My Experience
Software Engineer – Digital Wildcatters
June 2024 – July 2025
- Architected and deployed RAG-powered LLM systems for 5 enterprise energy clients, processing 100,000+ technical documents (PDF, Word, Excel, PowerPoint) through distributed Kafka microservices and Python-based ingestion pipelines.

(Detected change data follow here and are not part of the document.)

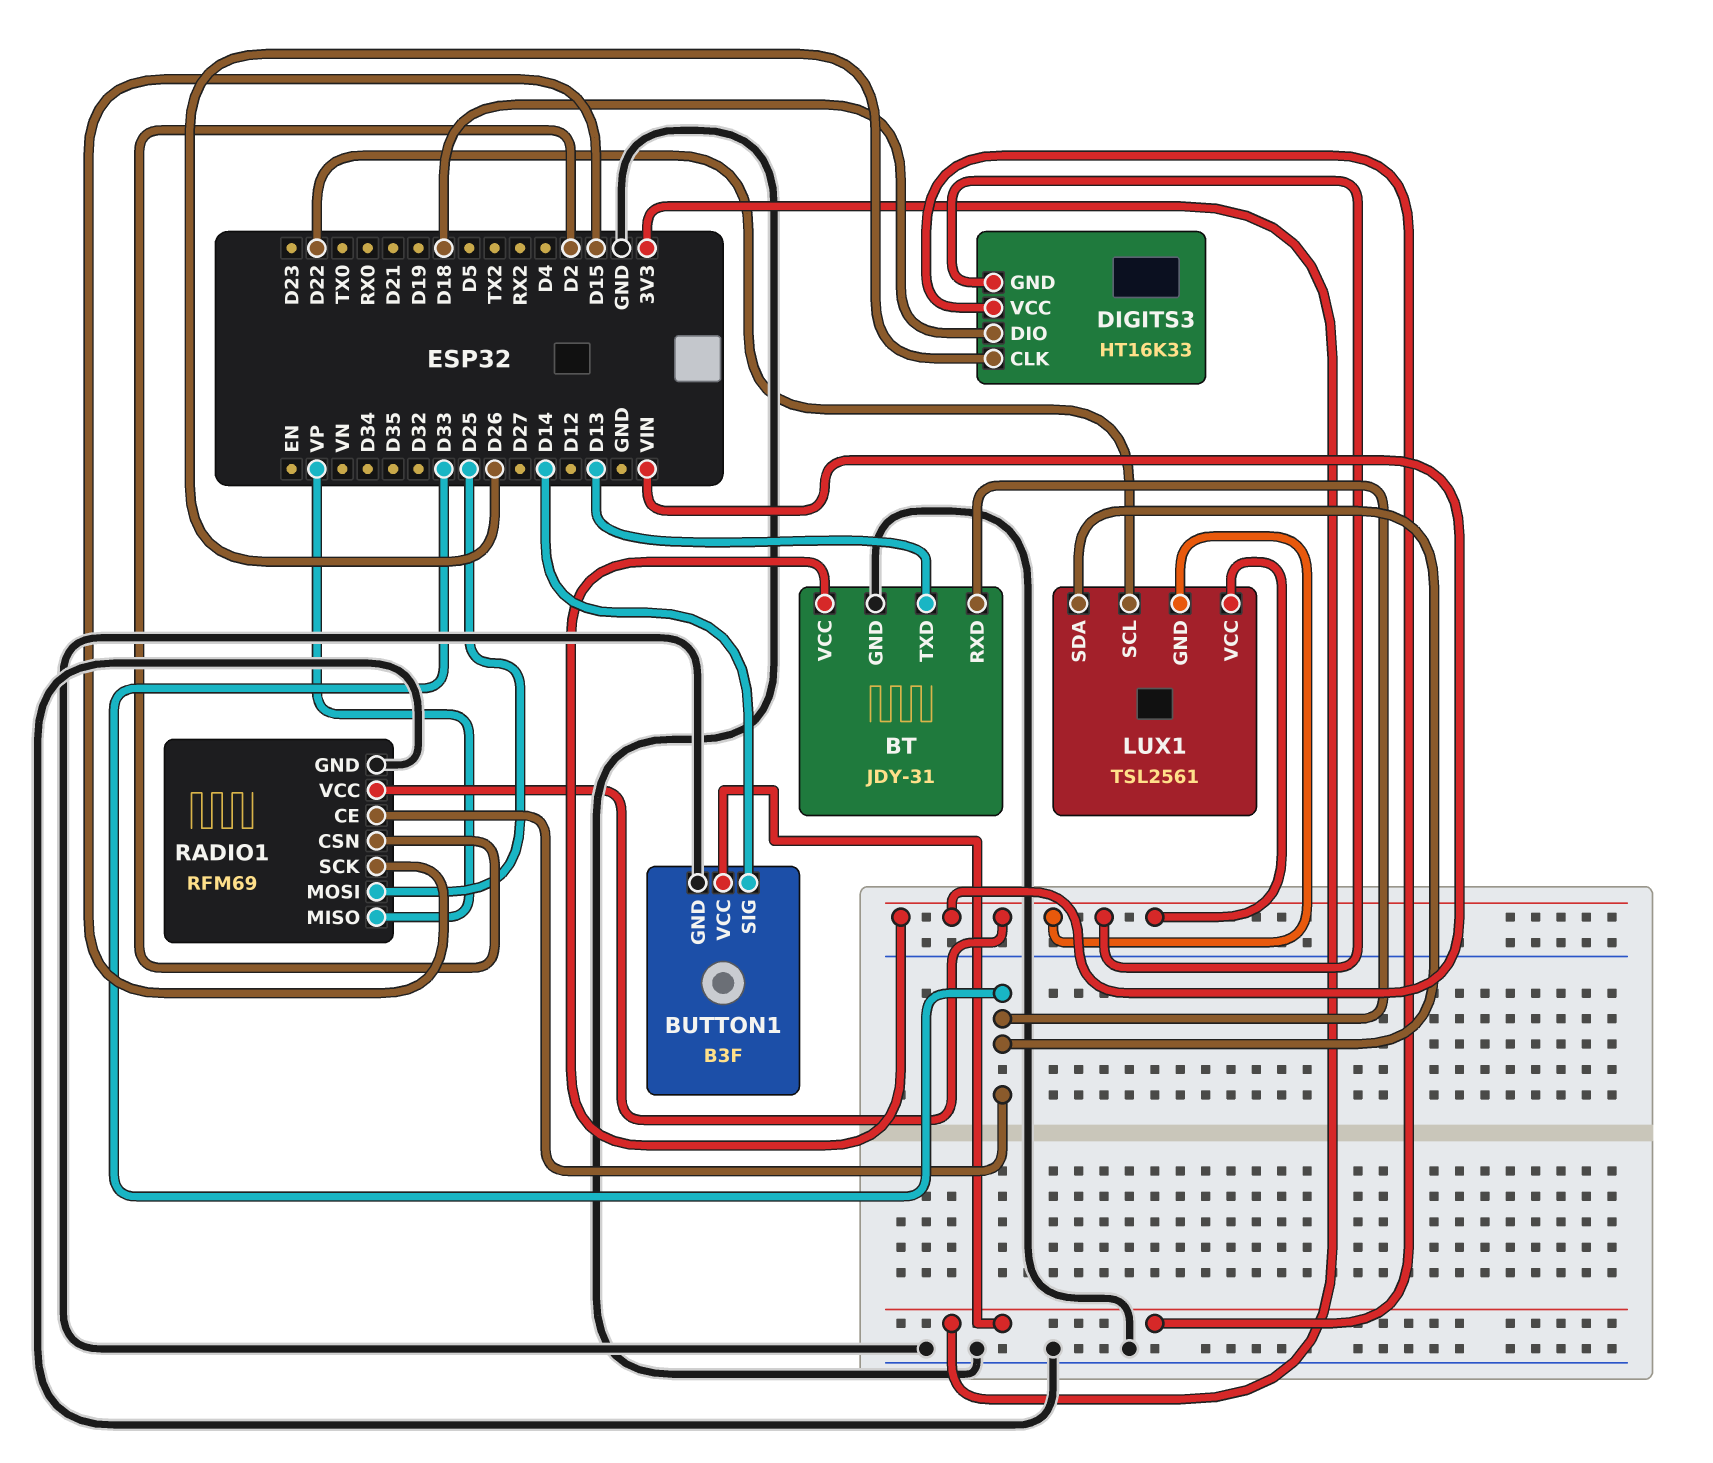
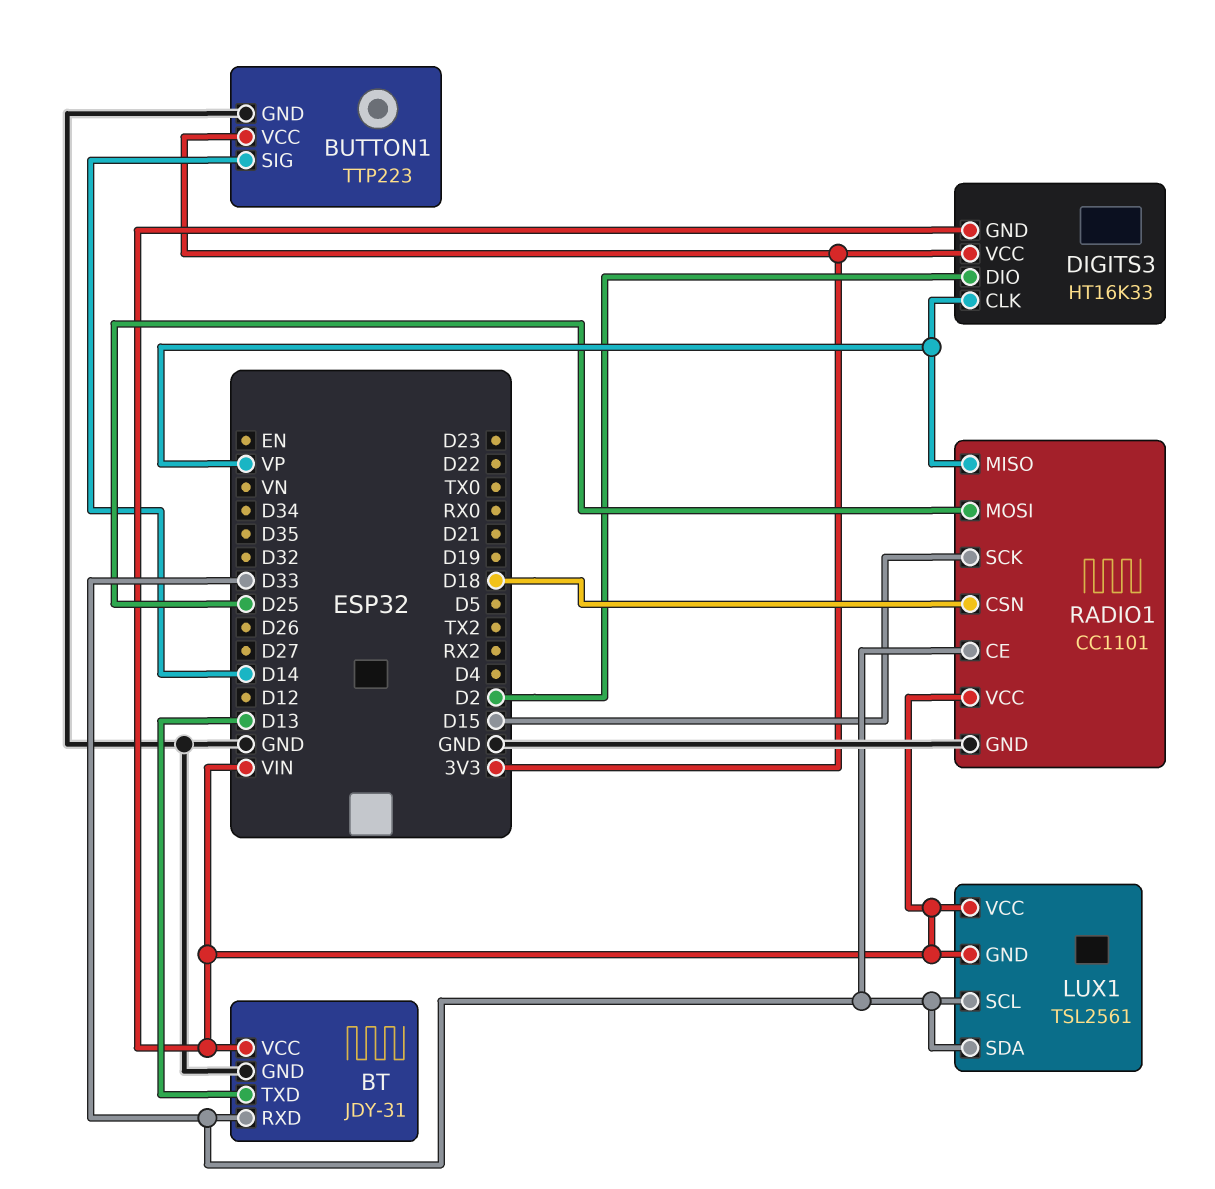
BUTTON1: B3F -> TTP223
DIGITS3 pin CLK: D26 -> VP
DIGITS3 pin DIO: D18 -> D2
LUX1 pin SCL: D22 -> D33
RADIO1: RFM69 -> CC1101
RADIO1 pin CSN: D2 -> D18

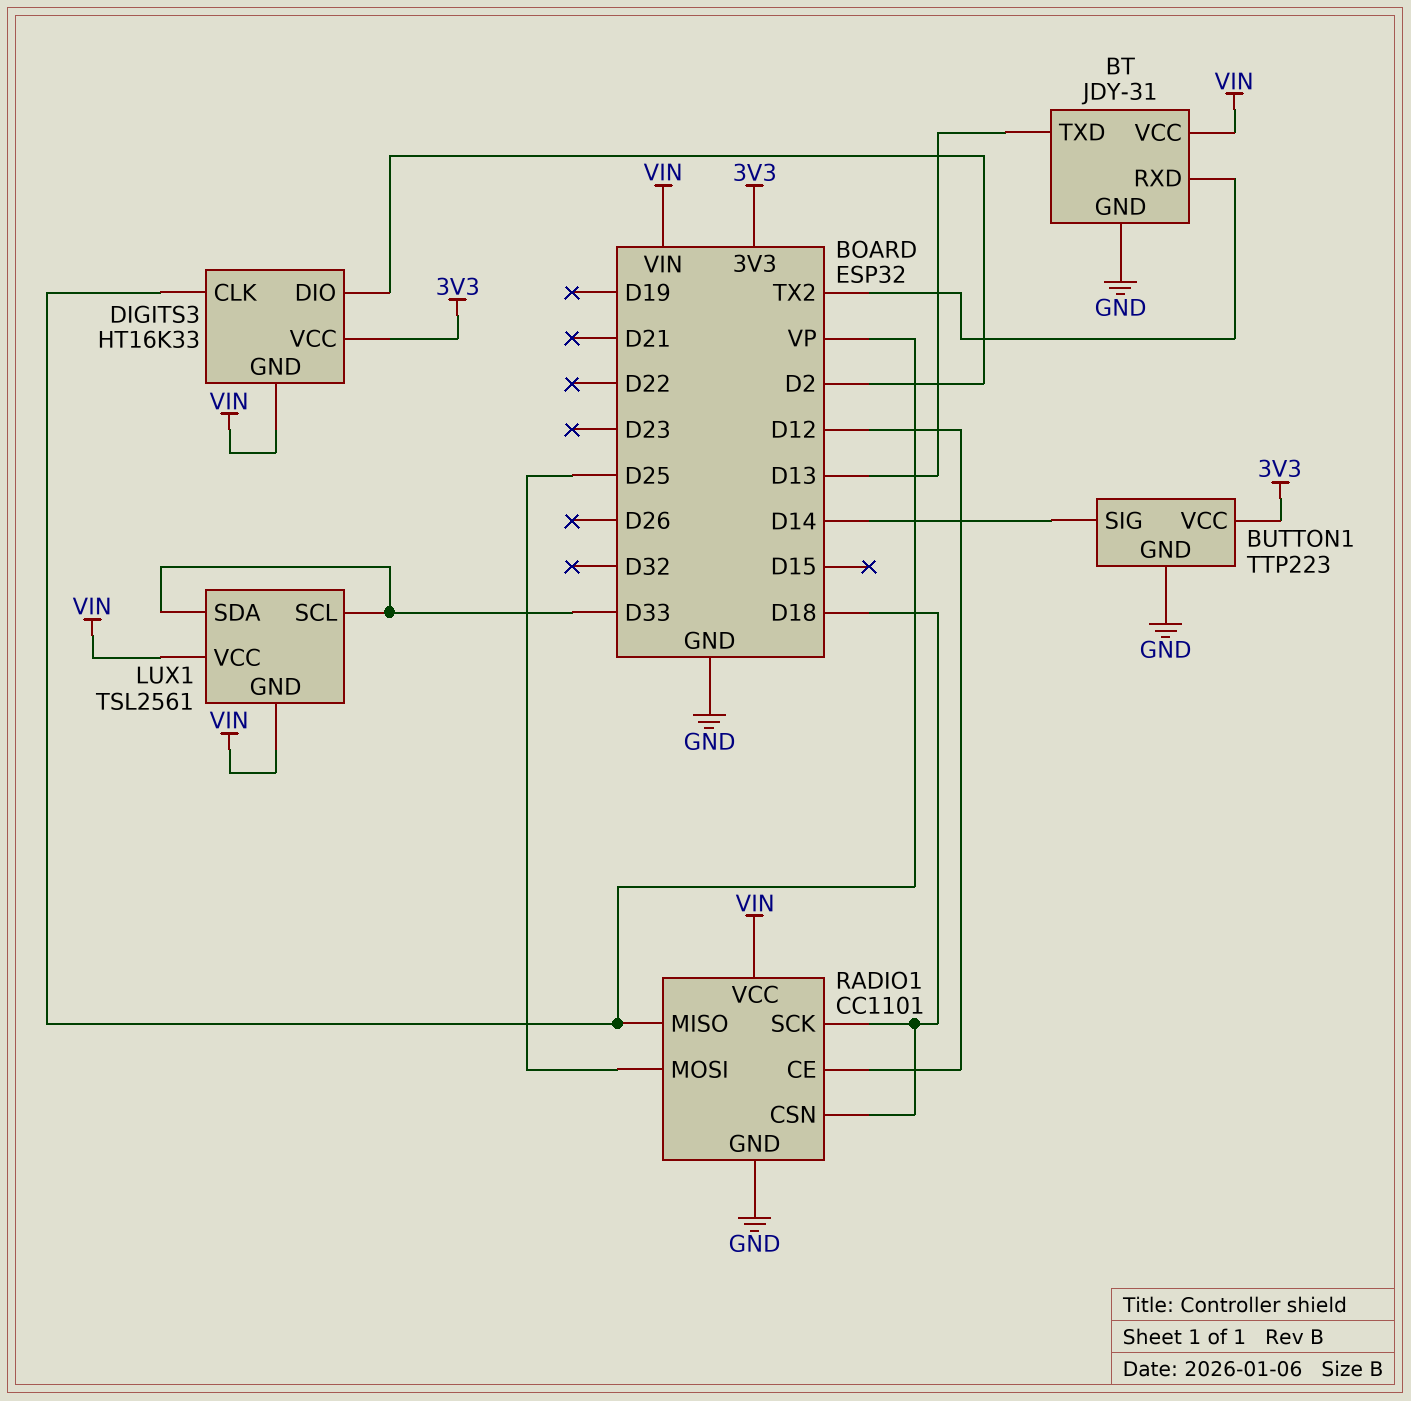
BT pin RXD: D33 -> TX2
RADIO1 pin CE: D33 -> D12
RADIO1 pin SCK: D15 -> D18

- Engineered end-to-end Azure ML pipelines leveraging Document Intelligence, Computer Vision, and Cognitive Search, achieving 3× faster document retrieval through optimized indexing and caching.
- Developed full-stack features for Collide.io using Ruby on Rails, React, and JavaScript, including real-time chat, caching, and analytics dashboards on Linux environments.
- Containerized AI and backend services using Docker and deployed to Kubernetes, improving scalability and release reliability.
- Fine-tuned transformer models in PyTorch for retrieval and summarization; integrated domain-specific embeddings into RAG workflows.
- Built internal monitoring dashboards using FastAPI and Prometheus for throughput, latency, and document-processing health metrics.
- Wrote automated testing suites in pytest, Jest, and RSpec, achieving 90% coverage with CI/CD automation via Jenkins and GitHub Actions.
Meta – Software Engineering Intern (MLH Fellow, Compiler Systems)
June 2024 – September 2024
- Contributed to Clang/LLVM compiler optimizations for 30% faster compilation in targeted workloads, improving developer performance.
- Collaborated with Meta’s Programming Languages Research team on compiler infrastructure, regression testing, and tooling improvements.
- Authored and published hundreds of pages of LLVM/Clangd documentation adopted by 100+ new contributors, improving onboarding and codebase transparency.
- Implemented cross-platform build/test automation (Linux, macOS, Windows) using CMake and LLVM’s LIT framework.
- Led internal code review sessions and contributed to documentation standards and developer guidelines.
Clang/LLVM Open Source Contributor
September 2024 – Present
- Contributing to Clangd, Clang-Tidy, and ClangIR under the LLVM project, improving diagnostics, static analysis, and IR optimization pipelines.
- Enhanced developer experience for VS Code users by implementing new Clangd Language Server features used by 2M+ developers.
- Authored code analysis checks and refactoring utilities merged into Clang-Tidy.
- Collaborating with LLVM maintainers across subprojects and participating in technical design discussions.